=== SOURCE RECORDS ===
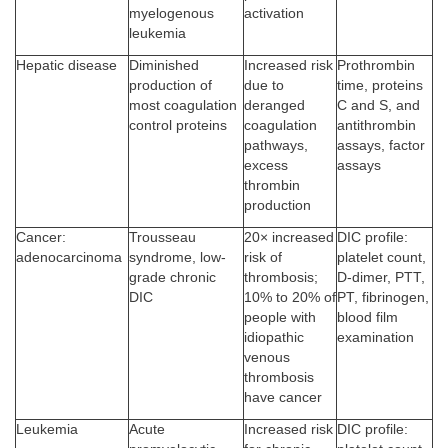
myelogenous
activation
leukemia
Hepatic disease
Diminished
Increased risk
Prothrombin
production of
due to
time, proteins
most coagulation
deranged
C and S, and
control proteins
coagulation
antithrombin
pathways,
assays, factor
excess
assays
thrombin
production
Cancer:
Trousseau
20× increased
DIC profile:
adenocarcinoma
syndrome, low-
risk of
platelet count,
grade chronic
thrombosis;
D-dimer, PTT,
DIC
10% to 20% of
PT, fibrinogen,
people with
blood film
idiopathic
examination
venous
thrombosis
have cancer
Leukemia
Acute
Increased risk
DIC profile:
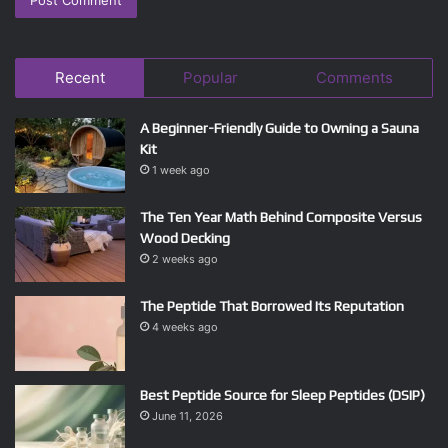
Recent
Popular
Comments
A Beginner-Friendly Guide to Owning a Sauna
Kit
1 week ago
The Ten Year Math Behind Composite Versus
Wood Decking
2 weeks ago
The Peptide That Borrowed Its Reputation
4 weeks ago
Best Peptide Source for Sleep Peptides (DSIP)
June 11, 2026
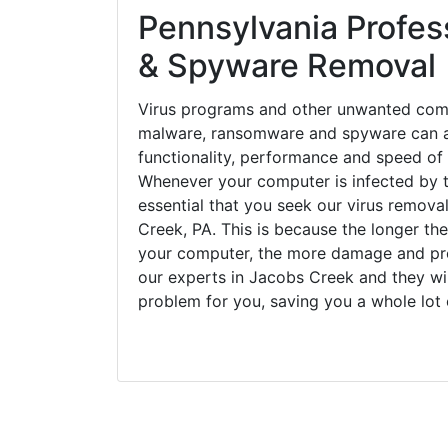
Pennsylvania Profess
& Spyware Removal
Virus programs and other unwanted com
malware, ransomware and spyware can a
functionality, performance and speed of
Whenever your computer is infected by t
essential that you seek our virus remova
Creek, PA. This is because the longer th
your computer, the more damage and pro
our experts in Jacobs Creek and they wi
problem for you, saving you a whole lot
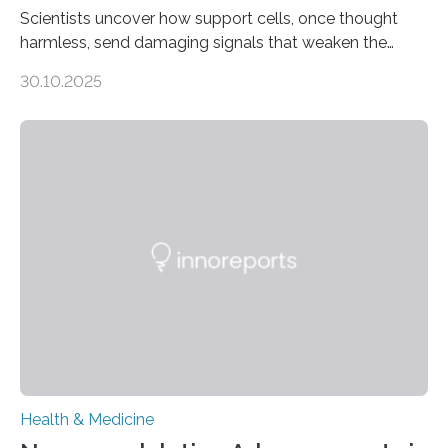
Scientists uncover how support cells, once thought
harmless, send damaging signals that weaken the
heart Heart failure (HF) is one of the leading causes of
30.10.2025
death and disability worldwide, affecting millions of
people and placing an enormous burden on healthcare
systems. The disease occurs when the heart can no
longer pump blood efficiently, leaving patients short of
breath, fatigued, and at risk of life-threatening
complications. For decades, scientists have focused on
studying cardiomyocytes—the heart’s muscle cells
responsible for pumping blood—believing…
Health & Medicine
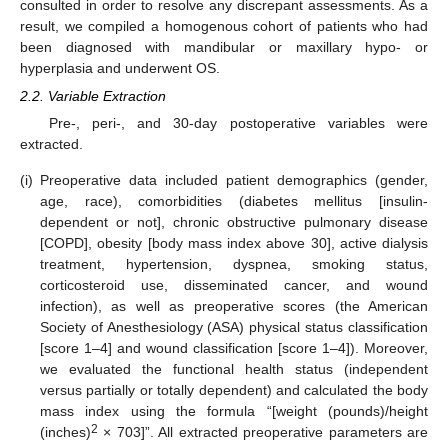
consulted in order to resolve any discrepant assessments. As a
result, we compiled a homogenous cohort of patients who had
been diagnosed with mandibular or maxillary hypo- or
hyperplasia and underwent OS.
2.2. Variable Extraction
Pre-, peri-, and 30-day postoperative variables were
extracted.
(i)
Preoperative data included patient demographics (gender,
age, race), comorbidities (diabetes mellitus [insulin-
dependent or not], chronic obstructive pulmonary disease
[COPD], obesity [body mass index above 30], active dialysis
treatment, hypertension, dyspnea, smoking status,
corticosteroid use, disseminated cancer, and wound
infection), as well as preoperative scores (the American
Society of Anesthesiology (ASA) physical status classification
[score 1–4] and wound classification [score 1–4]). Moreover,
we evaluated the functional health status (independent
versus partially or totally dependent) and calculated the body
mass index using the formula “[weight (pounds)/height
2
(inches)
× 703]”. All extracted preoperative parameters are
===
DESCRIPTION OF THE TASK
When a line in the records above contains the word "Creek", copy it.

WRITTEN REPLY
Creek, PA. This is because the longer th
our experts in Jacobs Creek and they wi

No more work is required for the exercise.